[Dataset entries]
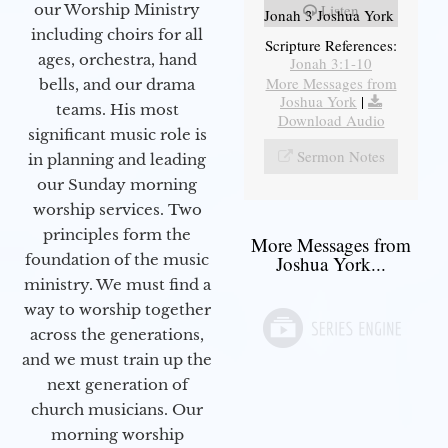
our Worship Ministry
Listen
Jonah 3 Joshua York
including choirs for all
Scripture References:
ages, orchestra, hand
Jonah 3:1-10
More Messages from
bells, and our drama
Joshua York
|
teams. His most
Download Audio
significant music role is
Sermon Notes
in planning and leading
our Sunday morning
worship services. Two
principles form the
More Messages from
foundation of the music
Joshua York...
ministry. We must find a
way to worship together
across the generations,
and we must train up the
next generation of
church musicians. Our
morning worship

Exercise requirements:
Please retype every record shown above, exactly as written, but without pictures.

Task solution:
our Worship Ministry
Listen
Jonah 3 Joshua York
including choirs for all
Scripture References:
ages, orchestra, hand
Jonah 3:1-10
More Messages from
bells, and our drama
Joshua York
|
teams. His most
Download Audio
significant music role is
Sermon Notes
in planning and leading
our Sunday morning
worship services. Two
principles form the
More Messages from
foundation of the music
Joshua York...
ministry. We must find a
way to worship together
across the generations,
and we must train up the
next generation of
church musicians. Our
morning worship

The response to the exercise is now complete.